La présentation de PAC a été émaillée de nombreux exemples d'entreprises ayant effectué cette transformation à des degrés divers et dans des domaines variés. On peut citer Michelin, une entreprise historiquement centrée sur le service, ou le groupe Accor, qui a élaboré un plan sur cinq ans pour contrer ses nouveaux concurrents que sont les Airbnb et consorts d'un côté, les booking.com et Tripadvisor de l'autre. Ambitieux, ce plan comporte huit points : mobilité d'abord, démarche centrée sur le client, des séjours sans accroc, BtoB, satisfaction des collaborateurs, prise en compte des propriétaires et franchisés, transformation de l'infrastructure, BI et analytique. Il a abouti à une nouvelle vision du parcours client.

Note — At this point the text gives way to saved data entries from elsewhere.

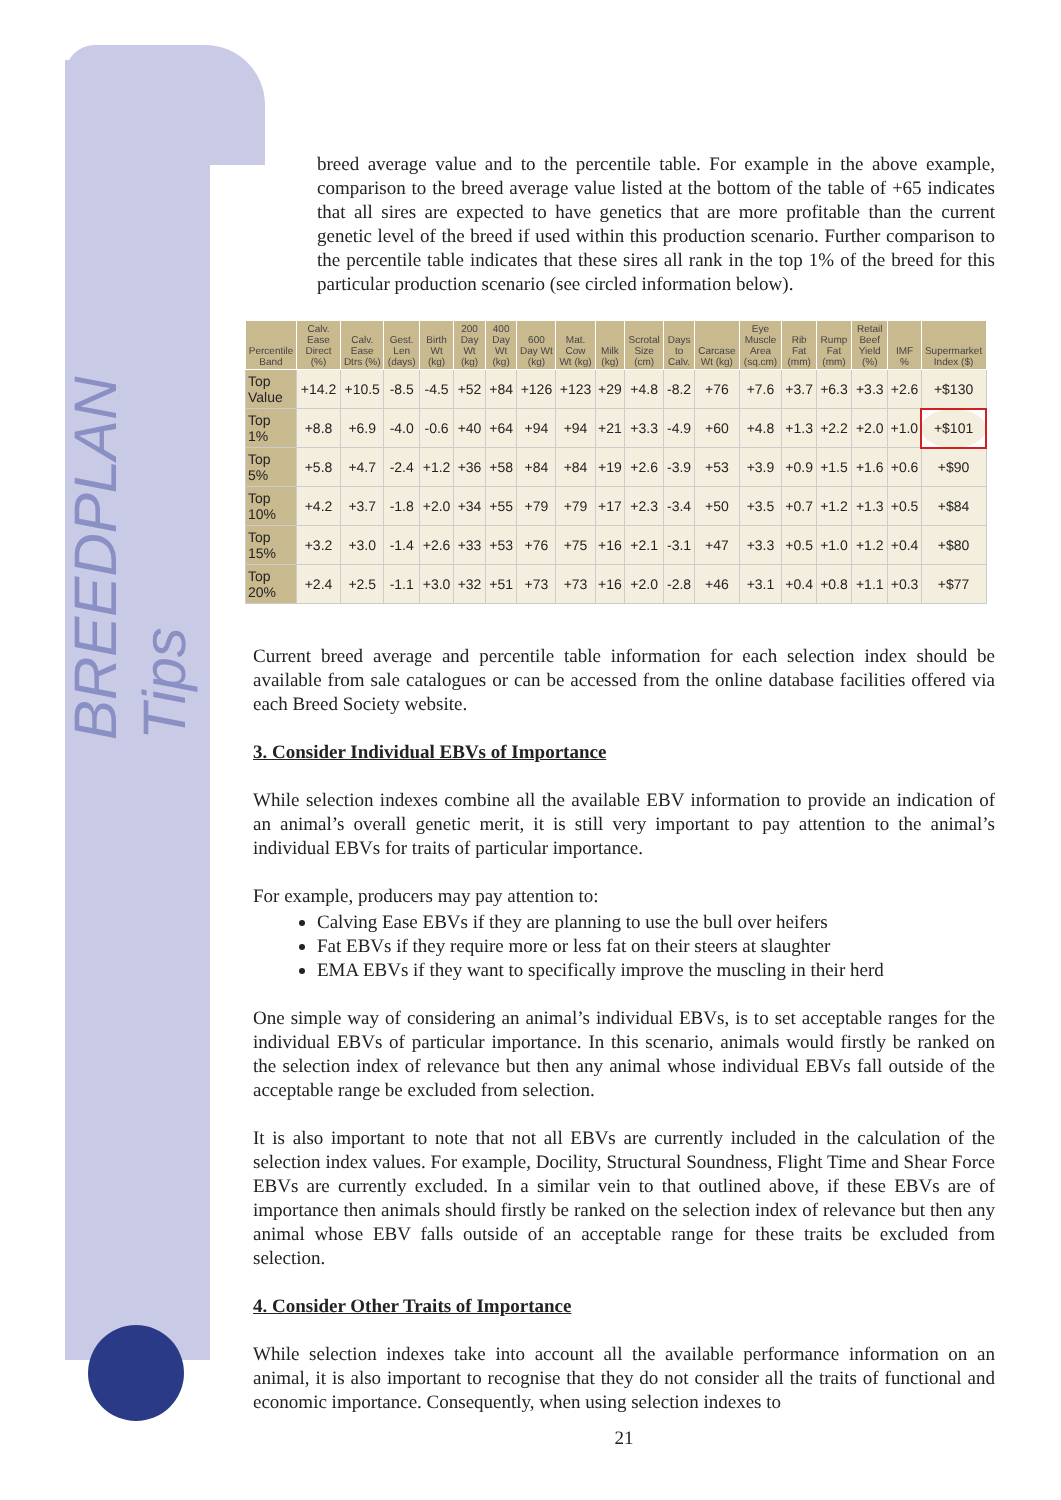BREEDPLAN Tips
breed average value and to the percentile table. For example in the above example, comparison to the breed average value listed at the bottom of the table of +65 indicates that all sires are expected to have genetics that are more profitable than the current genetic level of the breed if used within this production scenario. Further comparison to the percentile table indicates that these sires all rank in the top 1% of the breed for this particular production scenario (see circled information below).
| Percentile Band | Calv. Ease Direct (%) | Calv. Ease Dtrs (%) | Gest. Len (days) | Birth Wt (kg) | 200 Day Wt (kg) | 400 Day Wt (kg) | 600 Day Wt (kg) | Mat. Cow Wt (kg) | Milk (kg) | Scrotal Size (cm) | Days to Calv. | Carcase Wt (kg) | Eye Muscle Area (sq.cm) | Rib Fat (mm) | Rump Fat (mm) | Retail Beef Yield (%) | IMF % | Supermarket Index ($) |
| --- | --- | --- | --- | --- | --- | --- | --- | --- | --- | --- | --- | --- | --- | --- | --- | --- | --- | --- |
| Top Value | +14.2 | +10.5 | -8.5 | -4.5 | +52 | +84 | +126 | +123 | +29 | +4.8 | -8.2 | +76 | +7.6 | +3.7 | +6.3 | +3.3 | +2.6 | +$130 |
| Top 1% | +8.8 | +6.9 | -4.0 | -0.6 | +40 | +64 | +94 | +94 | +21 | +3.3 | -4.9 | +60 | +4.8 | +1.3 | +2.2 | +2.0 | +1.0 | +$101 |
| Top 5% | +5.8 | +4.7 | -2.4 | +1.2 | +36 | +58 | +84 | +84 | +19 | +2.6 | -3.9 | +53 | +3.9 | +0.9 | +1.5 | +1.6 | +0.6 | +$90 |
| Top 10% | +4.2 | +3.7 | -1.8 | +2.0 | +34 | +55 | +79 | +79 | +17 | +2.3 | -3.4 | +50 | +3.5 | +0.7 | +1.2 | +1.3 | +0.5 | +$84 |
| Top 15% | +3.2 | +3.0 | -1.4 | +2.6 | +33 | +53 | +76 | +75 | +16 | +2.1 | -3.1 | +47 | +3.3 | +0.5 | +1.0 | +1.2 | +0.4 | +$80 |
| Top 20% | +2.4 | +2.5 | -1.1 | +3.0 | +32 | +51 | +73 | +73 | +16 | +2.0 | -2.8 | +46 | +3.1 | +0.4 | +0.8 | +1.1 | +0.3 | +$77 |
Current breed average and percentile table information for each selection index should be available from sale catalogues or can be accessed from the online database facilities offered via each Breed Society website.
3. Consider Individual EBVs of Importance
While selection indexes combine all the available EBV information to provide an indication of an animal’s overall genetic merit, it is still very important to pay attention to the animal’s individual EBVs for traits of particular importance.
For example, producers may pay attention to:
Calving Ease EBVs if they are planning to use the bull over heifers
Fat EBVs if they require more or less fat on their steers at slaughter
EMA EBVs if they want to specifically improve the muscling in their herd
One simple way of considering an animal’s individual EBVs, is to set acceptable ranges for the individual EBVs of particular importance. In this scenario, animals would firstly be ranked on the selection index of relevance but then any animal whose individual EBVs fall outside of the acceptable range be excluded from selection.
It is also important to note that not all EBVs are currently included in the calculation of the selection index values. For example, Docility, Structural Soundness, Flight Time and Shear Force EBVs are currently excluded. In a similar vein to that outlined above, if these EBVs are of importance then animals should firstly be ranked on the selection index of relevance but then any animal whose EBV falls outside of an acceptable range for these traits be excluded from selection.
4. Consider Other Traits of Importance
While selection indexes take into account all the available performance information on an animal, it is also important to recognise that they do not consider all the traits of functional and economic importance. Consequently, when using selection indexes to
21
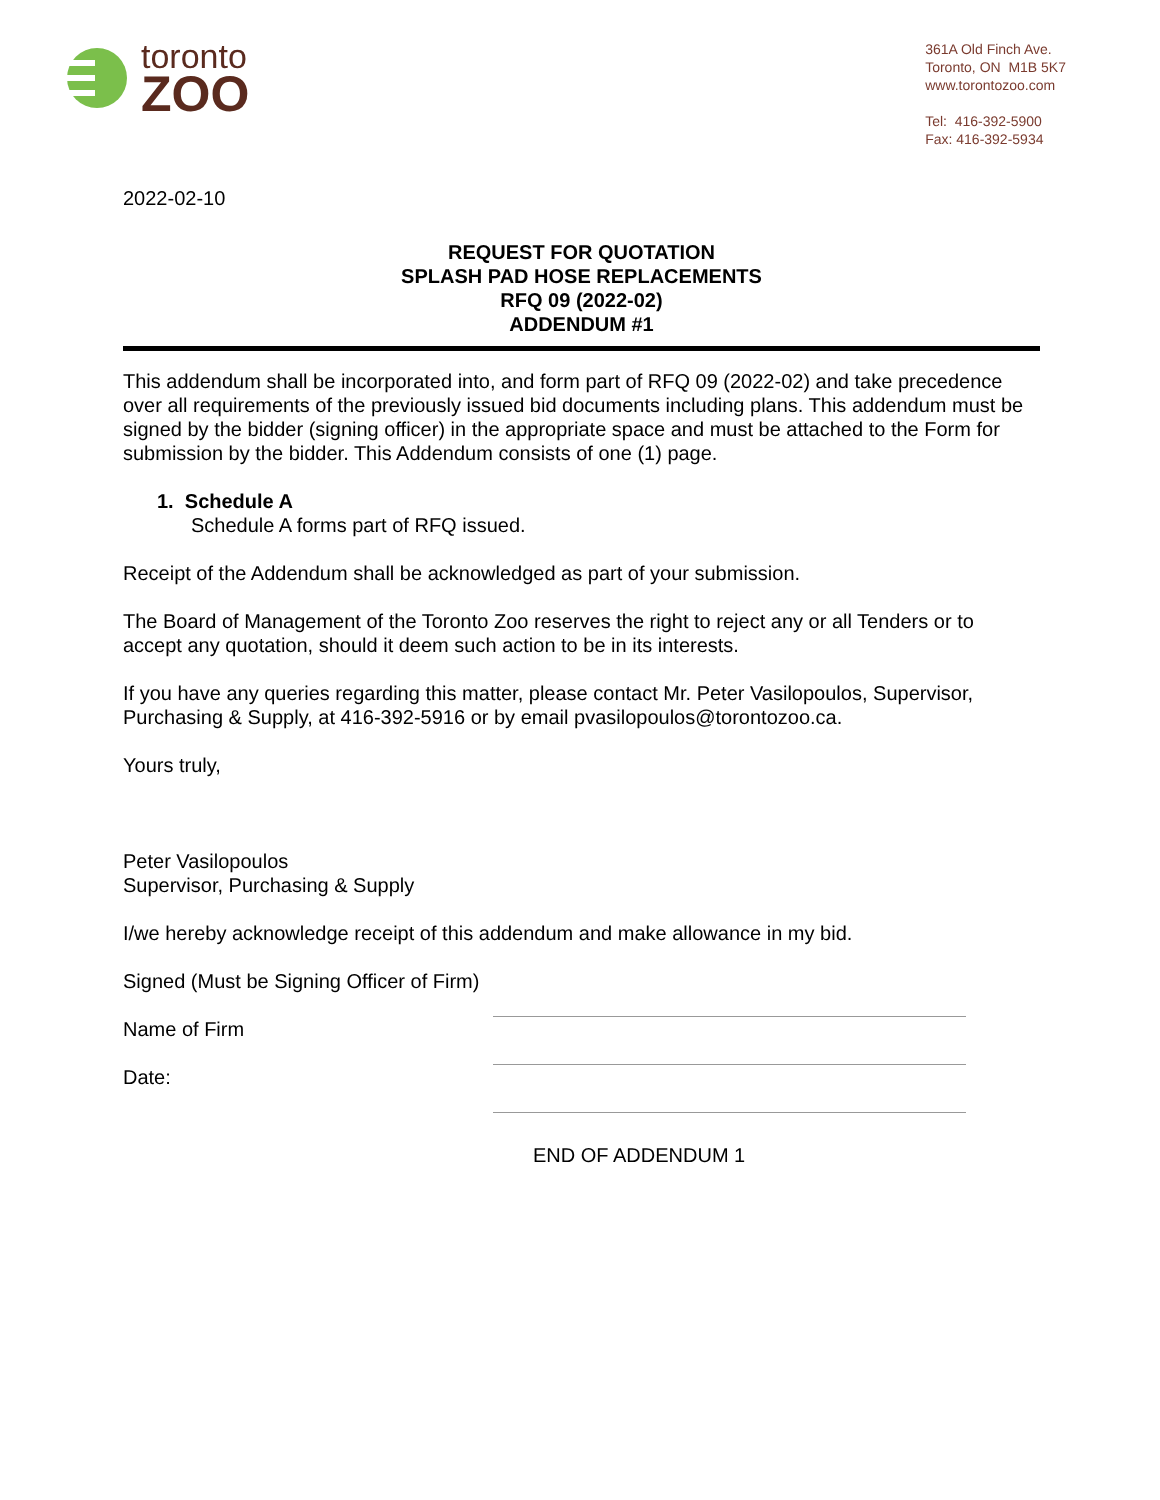toronto
ZOO
361A Old Finch Ave.
Toronto, ON M1B 5K7
www.torontozoo.com
Tel: 416-392-5900
Fax: 416-392-5934
2022-02-10
REQUEST FOR QUOTATION
SPLASH PAD HOSE REPLACEMENTS
RFQ 09 (2022-02)
ADDENDUM #1
This addendum shall be incorporated into, and form part of RFQ 09 (2022-02) and take precedence over all requirements of the previously issued bid documents including plans. This addendum must be signed by the bidder (signing officer) in the appropriate space and must be attached to the Form for submission by the bidder. This Addendum consists of one (1) page.
1. Schedule A
Schedule A forms part of RFQ issued.
Receipt of the Addendum shall be acknowledged as part of your submission.
The Board of Management of the Toronto Zoo reserves the right to reject any or all Tenders or to accept any quotation, should it deem such action to be in its interests.
If you have any queries regarding this matter, please contact Mr. Peter Vasilopoulos, Supervisor, Purchasing & Supply, at 416-392-5916 or by email pvasilopoulos@torontozoo.ca.
Yours truly,
Peter Vasilopoulos
Supervisor, Purchasing & Supply
I/we hereby acknowledge receipt of this addendum and make allowance in my bid.
Signed (Must be Signing Officer of Firm)
Name of Firm
Date:
END OF ADDENDUM 1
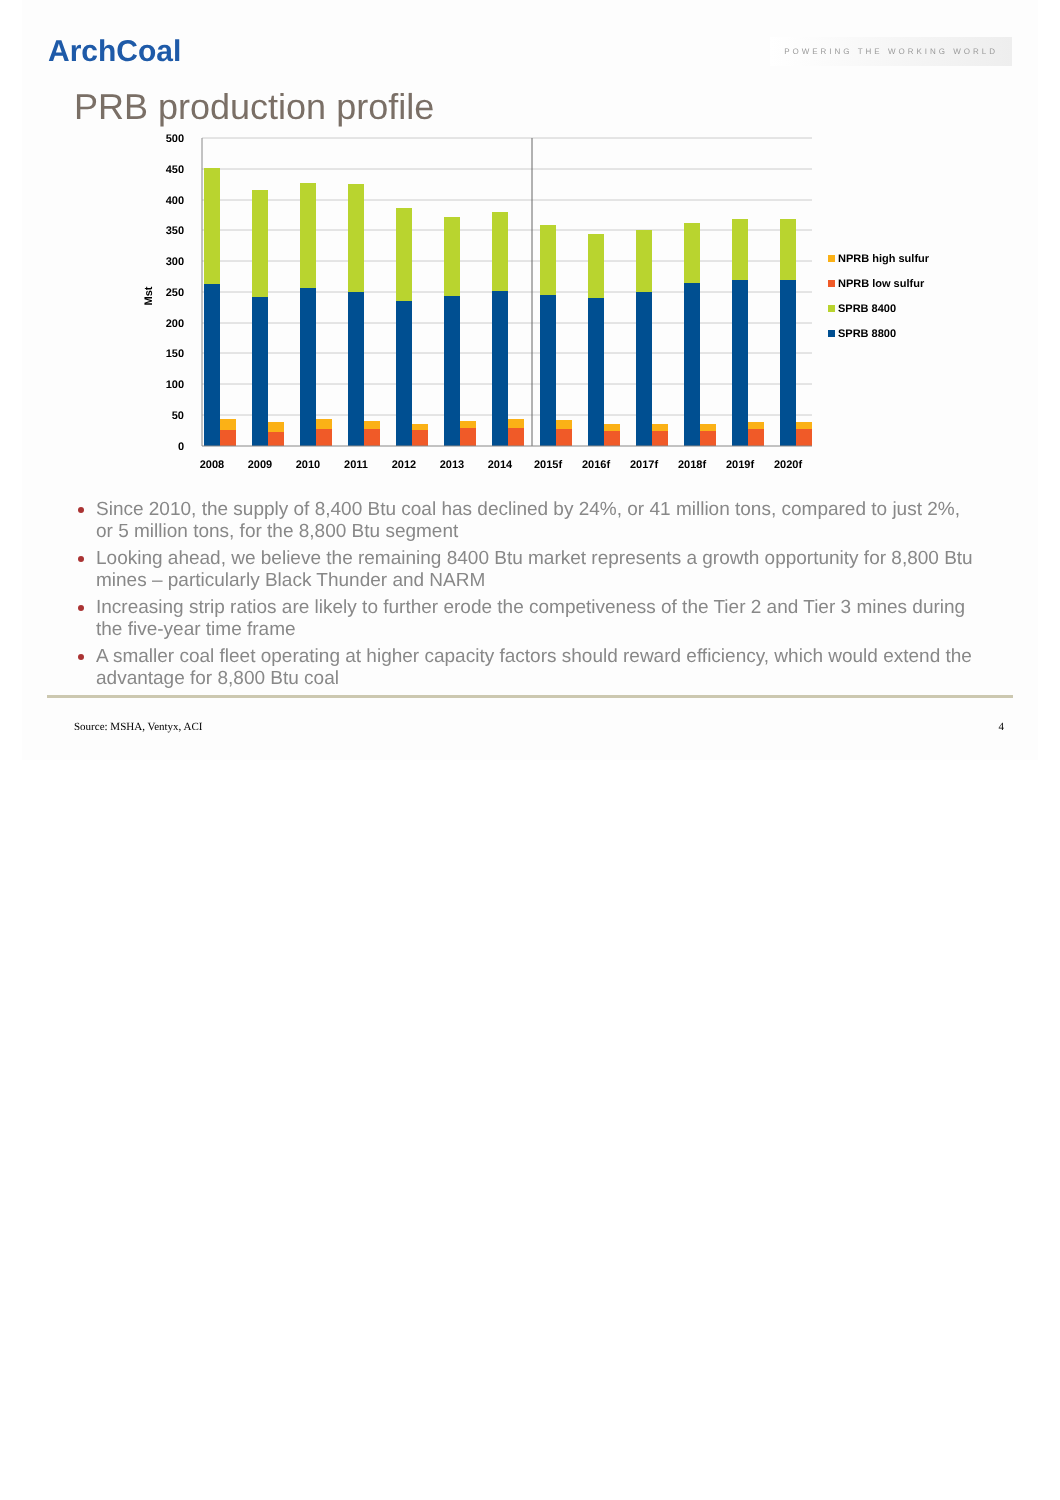ArchCoal
POWERING THE WORKING WORLD
PRB production profile
500
450
400
350
300
250
200
150
100
50
0
Mst
2008
2009
2010
2011
2012
2013
2014
2015f
2016f
2017f
2018f
2019f
2020f
NPRB high sulfur
NPRB low sulfur
SPRB 8400
SPRB 8800
Since 2010, the supply of 8,400 Btu coal has declined by 24%, or 41 million tons, compared to just 2%, or 5 million tons, for the 8,800 Btu segment
Looking ahead, we believe the remaining 8400 Btu market represents a growth opportunity for 8,800 Btu mines – particularly Black Thunder and NARM
Increasing strip ratios are likely to further erode the competiveness of the Tier 2 and Tier 3 mines during the five-year time frame
A smaller coal fleet operating at higher capacity factors should reward efficiency, which would extend the advantage for 8,800 Btu coal
Source: MSHA, Ventyx, ACI 4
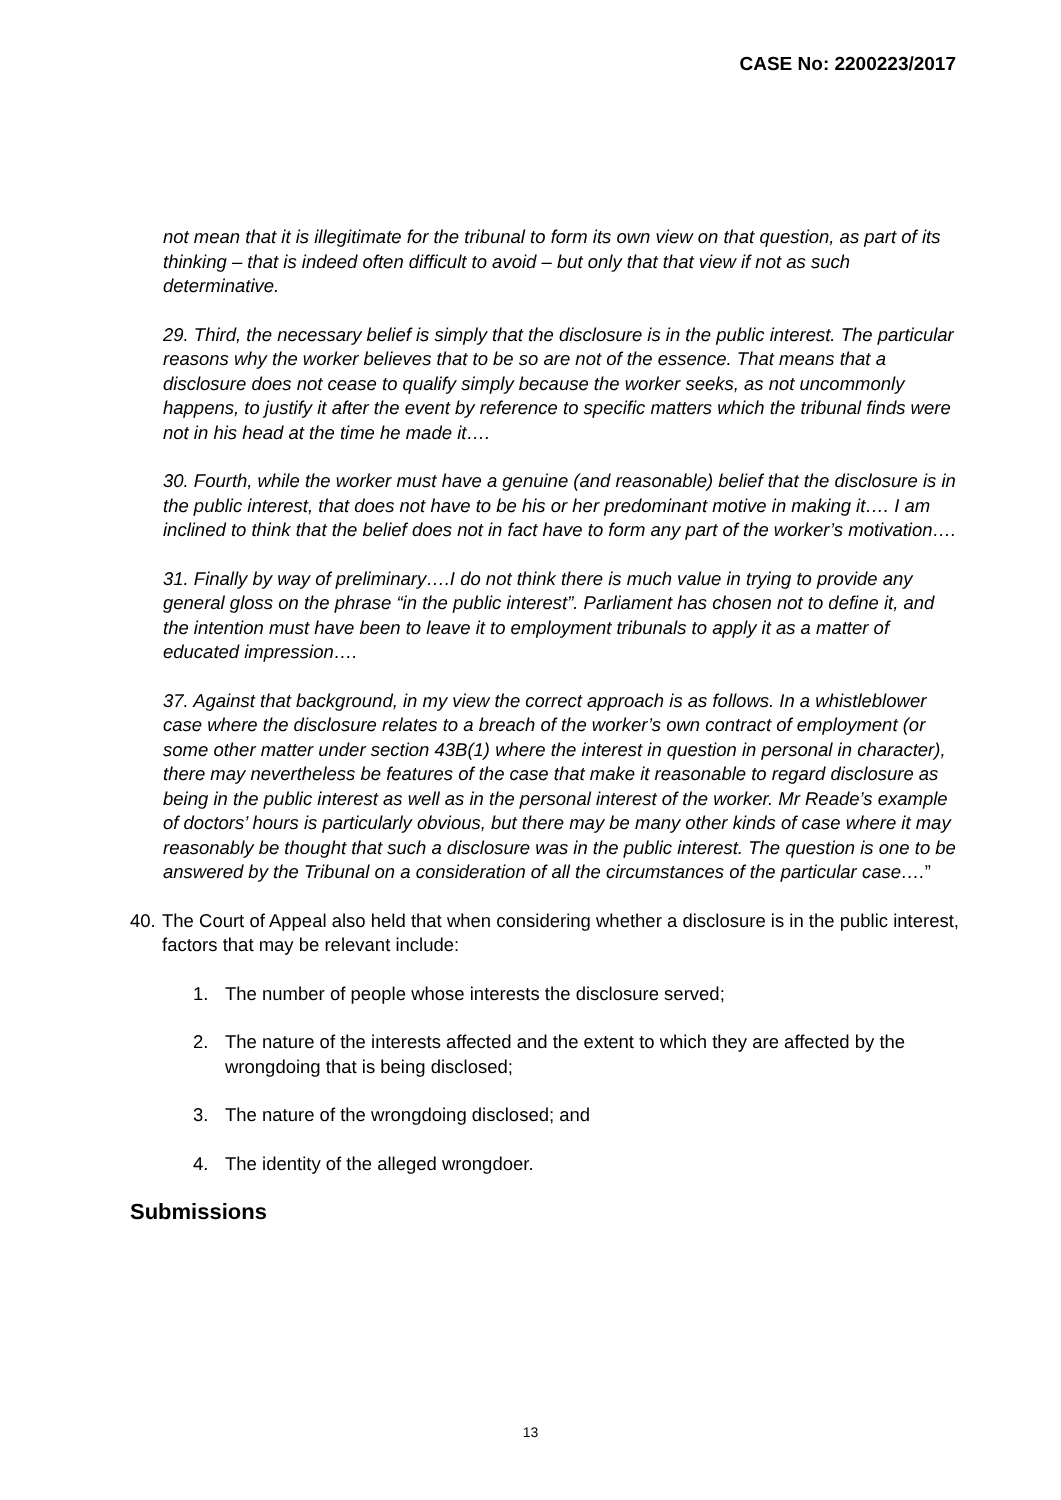CASE No: 2200223/2017
not mean that it is illegitimate for the tribunal to form its own view on that question, as part of its thinking – that is indeed often difficult to avoid – but only that that view if not as such determinative.
29. Third, the necessary belief is simply that the disclosure is in the public interest. The particular reasons why the worker believes that to be so are not of the essence. That means that a disclosure does not cease to qualify simply because the worker seeks, as not uncommonly happens, to justify it after the event by reference to specific matters which the tribunal finds were not in his head at the time he made it….
30. Fourth, while the worker must have a genuine (and reasonable) belief that the disclosure is in the public interest, that does not have to be his or her predominant motive in making it…. I am inclined to think that the belief does not in fact have to form any part of the worker’s motivation….
31. Finally by way of preliminary….I do not think there is much value in trying to provide any general gloss on the phrase “in the public interest”. Parliament has chosen not to define it, and the intention must have been to leave it to employment tribunals to apply it as a matter of educated impression….
37. Against that background, in my view the correct approach is as follows. In a whistleblower case where the disclosure relates to a breach of the worker’s own contract of employment (or some other matter under section 43B(1) where the interest in question in personal in character), there may nevertheless be features of the case that make it reasonable to regard disclosure as being in the public interest as well as in the personal interest of the worker. Mr Reade’s example of doctors’ hours is particularly obvious, but there may be many other kinds of case where it may reasonably be thought that such a disclosure was in the public interest. The question is one to be answered by the Tribunal on a consideration of all the circumstances of the particular case….”
40. The Court of Appeal also held that when considering whether a disclosure is in the public interest, factors that may be relevant include:
1. The number of people whose interests the disclosure served;
2. The nature of the interests affected and the extent to which they are affected by the wrongdoing that is being disclosed;
3. The nature of the wrongdoing disclosed; and
4. The identity of the alleged wrongdoer.
Submissions
13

On peut encore citer Darty, qui a inventé un contrat de maintenance des appareils blancs et/ou bruns pour quelques euros mensuels, y compris des appareils ne provenant pas de chez eux, et a ainsi contré la concurrence des mainteneurs indépendants. Mais peu ou prou toutes les grandes entreprises ont démarré ce type de démarche, de la SNCF à la RATP, des banques aux assurances.
Le projet ne relève pas que de la DSI mais est un projet d'entreprise, qui nécessite un support au plus haut niveau, celui de la DG", insiste Franck Nassah. Il fait intervenir trois acteurs principaux : la DSI, les métiers et le "digital" dans la plupart des phases du projet. Cette dernière fonction est récente : "le plus souvent, il s'agit d'un CDO (Chief Digital Officer), mais elle peut aussi être prise en charge par le marketing ou la communication", explique l'analyste de PAC. Un CDO maîtrise les infrastructures informatiques, conduit le changement et la transformation numérique et renforce la relation client. Du point de vue de la DSI, cette nouvelle manière d'aborder les projets est disruptive. Une DSI qui se doit d'être présente dans la plupart des phases du projet, ce qui transforme en profondeur son rôle : de plus en plus, les DSI vont devenir des directeurs de l'innovation.